| The task |
Could you retype, exactly as written, every line from the top of the records through the line that contains "Rendered at 1241 by 1754 pixels."?

| Working data |
**********

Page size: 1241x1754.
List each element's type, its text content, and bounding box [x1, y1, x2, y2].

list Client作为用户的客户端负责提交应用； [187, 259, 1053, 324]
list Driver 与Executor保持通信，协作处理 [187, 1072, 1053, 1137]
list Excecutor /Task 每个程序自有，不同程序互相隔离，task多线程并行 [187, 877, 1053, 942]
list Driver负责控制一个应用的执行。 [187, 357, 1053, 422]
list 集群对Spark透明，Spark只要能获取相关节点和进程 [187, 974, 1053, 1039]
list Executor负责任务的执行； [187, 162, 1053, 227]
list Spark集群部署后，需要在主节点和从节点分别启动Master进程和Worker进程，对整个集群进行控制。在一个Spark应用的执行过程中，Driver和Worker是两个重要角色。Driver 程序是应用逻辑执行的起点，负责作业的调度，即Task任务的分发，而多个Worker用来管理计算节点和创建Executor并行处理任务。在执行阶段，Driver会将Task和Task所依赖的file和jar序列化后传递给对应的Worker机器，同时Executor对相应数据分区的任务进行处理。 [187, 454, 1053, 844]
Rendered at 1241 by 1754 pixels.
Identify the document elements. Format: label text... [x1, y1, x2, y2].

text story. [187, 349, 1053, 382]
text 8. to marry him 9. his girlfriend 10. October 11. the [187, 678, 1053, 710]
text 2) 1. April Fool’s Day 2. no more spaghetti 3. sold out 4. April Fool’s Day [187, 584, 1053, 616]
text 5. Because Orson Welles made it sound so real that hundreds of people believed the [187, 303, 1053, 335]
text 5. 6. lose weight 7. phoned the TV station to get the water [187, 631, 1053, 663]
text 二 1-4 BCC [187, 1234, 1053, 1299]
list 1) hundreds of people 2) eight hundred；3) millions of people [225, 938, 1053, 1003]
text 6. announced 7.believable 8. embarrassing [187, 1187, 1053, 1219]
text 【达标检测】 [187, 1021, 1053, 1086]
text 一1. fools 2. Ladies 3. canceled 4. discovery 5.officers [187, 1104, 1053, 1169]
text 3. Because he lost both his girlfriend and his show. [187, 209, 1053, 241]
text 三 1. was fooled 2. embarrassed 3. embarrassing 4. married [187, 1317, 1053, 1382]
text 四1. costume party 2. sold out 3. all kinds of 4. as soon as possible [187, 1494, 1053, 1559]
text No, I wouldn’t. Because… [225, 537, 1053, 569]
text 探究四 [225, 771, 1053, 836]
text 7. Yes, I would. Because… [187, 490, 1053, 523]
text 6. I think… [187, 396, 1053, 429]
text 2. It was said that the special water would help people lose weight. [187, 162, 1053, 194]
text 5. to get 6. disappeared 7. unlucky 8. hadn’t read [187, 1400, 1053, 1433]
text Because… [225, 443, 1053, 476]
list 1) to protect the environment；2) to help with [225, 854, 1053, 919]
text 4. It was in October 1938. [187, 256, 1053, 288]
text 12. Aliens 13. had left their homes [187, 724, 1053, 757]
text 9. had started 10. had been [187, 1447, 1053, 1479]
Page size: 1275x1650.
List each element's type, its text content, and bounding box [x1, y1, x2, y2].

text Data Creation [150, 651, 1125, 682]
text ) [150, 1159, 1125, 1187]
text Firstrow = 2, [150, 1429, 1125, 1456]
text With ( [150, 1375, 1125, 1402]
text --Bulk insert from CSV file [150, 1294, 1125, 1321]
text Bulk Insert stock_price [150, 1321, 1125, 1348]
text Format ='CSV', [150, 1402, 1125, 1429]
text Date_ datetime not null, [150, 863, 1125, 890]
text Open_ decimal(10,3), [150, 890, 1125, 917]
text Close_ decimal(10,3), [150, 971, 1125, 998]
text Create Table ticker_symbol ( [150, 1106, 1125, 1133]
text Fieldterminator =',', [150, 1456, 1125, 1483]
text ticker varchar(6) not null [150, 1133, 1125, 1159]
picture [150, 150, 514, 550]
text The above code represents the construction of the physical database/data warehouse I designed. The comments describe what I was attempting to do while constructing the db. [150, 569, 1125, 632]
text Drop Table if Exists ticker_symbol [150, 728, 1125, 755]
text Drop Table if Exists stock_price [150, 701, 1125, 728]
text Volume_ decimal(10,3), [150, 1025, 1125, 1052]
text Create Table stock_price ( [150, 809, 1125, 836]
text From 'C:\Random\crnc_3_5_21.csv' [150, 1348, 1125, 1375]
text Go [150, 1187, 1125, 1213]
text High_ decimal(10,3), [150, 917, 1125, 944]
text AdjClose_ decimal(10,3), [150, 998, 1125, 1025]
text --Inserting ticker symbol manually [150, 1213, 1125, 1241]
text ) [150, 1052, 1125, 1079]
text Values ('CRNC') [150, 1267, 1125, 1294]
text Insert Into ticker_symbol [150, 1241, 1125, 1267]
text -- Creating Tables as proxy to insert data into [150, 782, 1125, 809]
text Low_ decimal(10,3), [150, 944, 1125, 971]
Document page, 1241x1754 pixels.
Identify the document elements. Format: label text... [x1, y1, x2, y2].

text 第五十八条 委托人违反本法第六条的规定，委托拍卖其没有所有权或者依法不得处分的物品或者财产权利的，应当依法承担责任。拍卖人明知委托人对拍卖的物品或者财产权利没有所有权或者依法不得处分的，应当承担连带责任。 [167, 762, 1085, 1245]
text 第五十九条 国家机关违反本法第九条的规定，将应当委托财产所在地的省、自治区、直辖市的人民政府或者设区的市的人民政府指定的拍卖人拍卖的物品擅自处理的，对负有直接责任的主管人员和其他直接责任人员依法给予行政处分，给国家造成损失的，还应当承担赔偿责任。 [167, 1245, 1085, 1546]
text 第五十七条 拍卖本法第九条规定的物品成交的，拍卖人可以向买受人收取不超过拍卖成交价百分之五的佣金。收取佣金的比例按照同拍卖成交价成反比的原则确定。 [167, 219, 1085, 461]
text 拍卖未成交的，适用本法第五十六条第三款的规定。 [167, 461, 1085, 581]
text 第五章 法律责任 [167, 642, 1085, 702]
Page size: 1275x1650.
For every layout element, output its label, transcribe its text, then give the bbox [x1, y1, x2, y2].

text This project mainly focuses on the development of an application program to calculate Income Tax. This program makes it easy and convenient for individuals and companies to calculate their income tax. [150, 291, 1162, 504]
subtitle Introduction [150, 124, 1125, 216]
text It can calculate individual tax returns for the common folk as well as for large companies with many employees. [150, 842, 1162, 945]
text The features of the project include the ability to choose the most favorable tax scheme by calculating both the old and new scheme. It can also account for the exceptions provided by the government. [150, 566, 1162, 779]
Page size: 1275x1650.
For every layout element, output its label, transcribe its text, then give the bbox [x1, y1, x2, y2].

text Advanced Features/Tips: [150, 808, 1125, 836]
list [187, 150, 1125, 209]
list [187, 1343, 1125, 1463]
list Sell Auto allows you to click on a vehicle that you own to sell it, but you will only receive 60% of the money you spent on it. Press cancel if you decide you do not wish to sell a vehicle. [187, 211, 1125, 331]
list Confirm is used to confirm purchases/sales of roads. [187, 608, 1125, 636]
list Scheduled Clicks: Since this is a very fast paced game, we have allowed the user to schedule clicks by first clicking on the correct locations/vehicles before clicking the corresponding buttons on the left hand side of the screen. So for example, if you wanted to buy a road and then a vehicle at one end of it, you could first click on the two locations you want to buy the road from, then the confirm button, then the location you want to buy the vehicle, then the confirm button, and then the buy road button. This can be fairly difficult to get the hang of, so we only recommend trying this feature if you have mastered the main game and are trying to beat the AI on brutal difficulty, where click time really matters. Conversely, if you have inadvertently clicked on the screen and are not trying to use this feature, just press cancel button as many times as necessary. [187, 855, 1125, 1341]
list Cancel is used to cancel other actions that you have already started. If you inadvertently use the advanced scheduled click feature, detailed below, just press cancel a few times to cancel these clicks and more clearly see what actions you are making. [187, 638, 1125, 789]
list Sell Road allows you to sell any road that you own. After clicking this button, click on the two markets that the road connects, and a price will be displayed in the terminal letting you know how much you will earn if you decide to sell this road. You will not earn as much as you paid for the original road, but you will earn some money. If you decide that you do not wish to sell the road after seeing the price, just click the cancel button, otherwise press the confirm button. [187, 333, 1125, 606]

**********

| Reply |
Page size: 1241x1754.
List each element's type, its text content, and bounding box [x1, y1, x2, y2].

list Client作为用户的客户端负责提交应用； [187, 259, 1053, 324]
list Driver 与Executor保持通信，协作处理 [187, 1072, 1053, 1137]
list Excecutor /Task 每个程序自有，不同程序互相隔离，task多线程并行 [187, 877, 1053, 942]
list Driver负责控制一个应用的执行。 [187, 357, 1053, 422]
list 集群对Spark透明，Spark只要能获取相关节点和进程 [187, 974, 1053, 1039]
list Executor负责任务的执行； [187, 162, 1053, 227]
list Spark集群部署后，需要在主节点和从节点分别启动Master进程和Worker进程，对整个集群进行控制。在一个Spark应用的执行过程中，Driver和Worker是两个重要角色。Driver 程序是应用逻辑执行的起点，负责作业的调度，即Task任务的分发，而多个Worker用来管理计算节点和创建Executor并行处理任务。在执行阶段，Driver会将Task和Task所依赖的file和jar序列化后传递给对应的Worker机器，同时Executor对相应数据分区的任务进行处理。 [187, 454, 1053, 844]
Rendered at 1241 by 1754 pixels.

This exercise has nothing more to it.